Quantity v Quality--Knowing v Understanding

Post by coberst »

Quantity v Quality—Knowing v Understanding

I have been for some time trying to understand the meaning of the word ‘understand’. I can remember reading the book “Zen and the Art of Motorcycle Maintenance” and after reading some reviews I recognized that the book is about ‘quality’. I must admit that I do not remember much else.

Metaphors seem to be necessary for communicating understanding regarding such concepts as mind, consciousness, morality, understanding, self, etc.

I think that the metaphors ‘knowing is quantity’ and ‘understanding is quality’ are useful for distinguishing the difference between knowing and understanding. Of course the concept ‘quality’ is a rather elusive concept it self.
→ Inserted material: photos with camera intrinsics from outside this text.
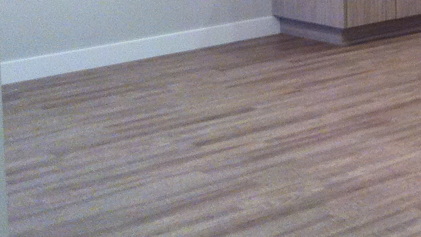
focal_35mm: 123
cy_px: -78
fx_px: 1373
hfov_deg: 16.1
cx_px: 610
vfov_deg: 9.7
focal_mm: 3.85
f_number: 2.8
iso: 160
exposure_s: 1/15
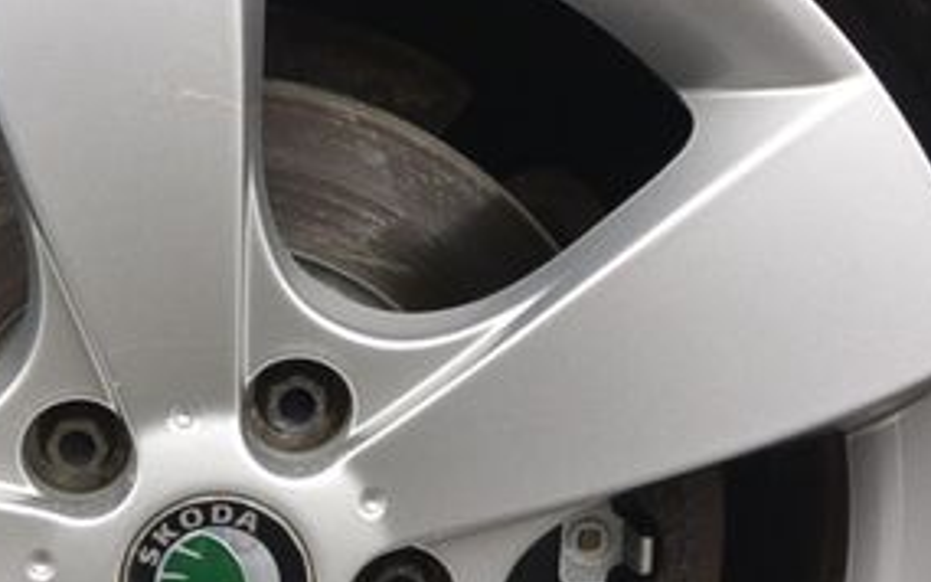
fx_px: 2511
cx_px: 216
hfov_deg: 20.8
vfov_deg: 13.1
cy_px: 505
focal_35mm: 99
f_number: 4
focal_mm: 10
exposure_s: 1/320
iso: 160
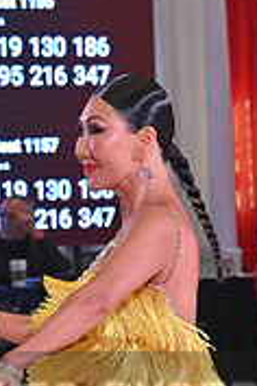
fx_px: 3341
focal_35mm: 312
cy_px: 425
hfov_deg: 4.4
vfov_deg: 6.6
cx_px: -5
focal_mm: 95
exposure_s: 1/400
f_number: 8
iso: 5000
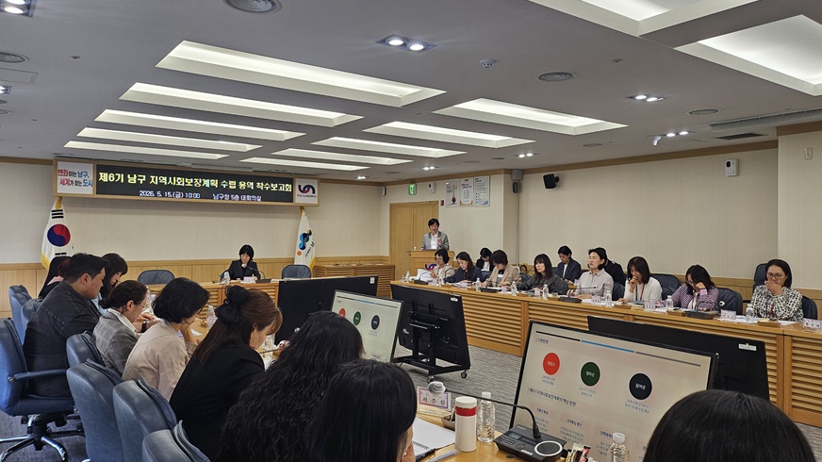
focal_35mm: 27
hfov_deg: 69.9
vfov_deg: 42.9
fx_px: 588
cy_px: 227
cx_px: 418
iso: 80
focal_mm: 5
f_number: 1.8
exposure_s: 1/120
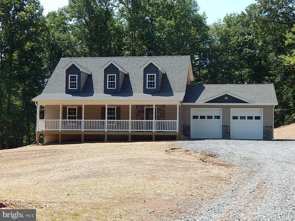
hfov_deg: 35.5
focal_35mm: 54
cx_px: 148
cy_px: 110
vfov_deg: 27.0
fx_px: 460
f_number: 3.8
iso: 125
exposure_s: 1/640
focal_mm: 9.7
I have been studying the concepts ‘reification’ (to regard something abstract as a material thing) and ‘commodification’ (to turn an intrinsic value into an object of commerce), which are concepts studied by the soft sciences in an attempt to understand the nature of capitalism. In that process I came across this Marx quote:



“Through the subordination of man to the machine the situation arises in which men are effaced [to cause to vanish] by their labor. In which the pendulum of the clock has become as accurate a measure of the relative activity of two workers as it is of the speed of two locomotives. Therefore, we should not say that one man’s hour is worth another man’s hour, but rather that one man during an hour is worth just as much as another man during an hour. Time is everything, man is nothing; he is at most an incarnation of time. Quality no longer matters. Quantity alone decides everything: hour for hour, day for day…”

I think that the general idea contained in this Marx quote might be said for education it self. Understanding no longer matters. Knowing alone decides everything. Education is commodified and the product of education is a commodity (credentials and a data base).

One Amazon reviewer said that this was his favorite "We want to make good time, but for us now this measured with emphasis on 'good' rather than 'time' and when you make a shift in emphasis the whole approach changes."

I think that our years of schooling serve a useful purpose because those years prepare us to be good workers. However, in our adult years “when you make a shift in emphasis the whole approach changes."